▸ EXCERPT PROVIDED

--

[BioC] [R] help with linear model

Petr PIKAL petr.pikal at precheza.cz
Mon Oct 26 12:31:27 CET 2009


r-help-bounces at r-project.org napsal dne 26.10.2009 11:31:26:

> Thank you all for your replies. I have tried transposing my data and 
before
> but I did not mention it because I was getting the same error. In the
> present case though it worked because I put
> >lm1=lm(*norm~*.,data=t(data))
> instead of
> >lm1=lm(*fm1*, data=t(data))
> where *fm1=norm~cols...*

There shall not be any difference. I suspect that your formula definition 
has superfluous commas and/or t(data) change names which you suppose to be 
e.g. 206427_s_at but it can not be valid name.

look at

head(t(data))

how names are changed. You need to change your formula according to names.

Regards
Petr



> I actually didn't know that there exists such a difference between 
norm~cols
> and norm~.
> I wonder why...
> 
> Thank you all again!

--

▸ RAW DATA

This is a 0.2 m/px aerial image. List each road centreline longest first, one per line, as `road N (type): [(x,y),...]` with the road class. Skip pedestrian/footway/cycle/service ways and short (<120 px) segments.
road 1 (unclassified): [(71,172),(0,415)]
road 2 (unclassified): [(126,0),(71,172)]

--

▸ DIRECTIVE 1
In the linear model thread, which command does Petr suggest looking at to see how names are changed?
▸ DIRECTIVE 2
From the linear model thread, reproduce everything from "how names are" down to "you all again!".

▸ WRITTEN RESPONSE 1
head(t(data))

▸ WRITTEN RESPONSE 2
how names are changed. You need to change your formula according to names.

Regards
Petr



> I actually didn't know that there exists such a difference between 
norm~cols
> and norm~.
> I wonder why...
> 
> Thank you all again!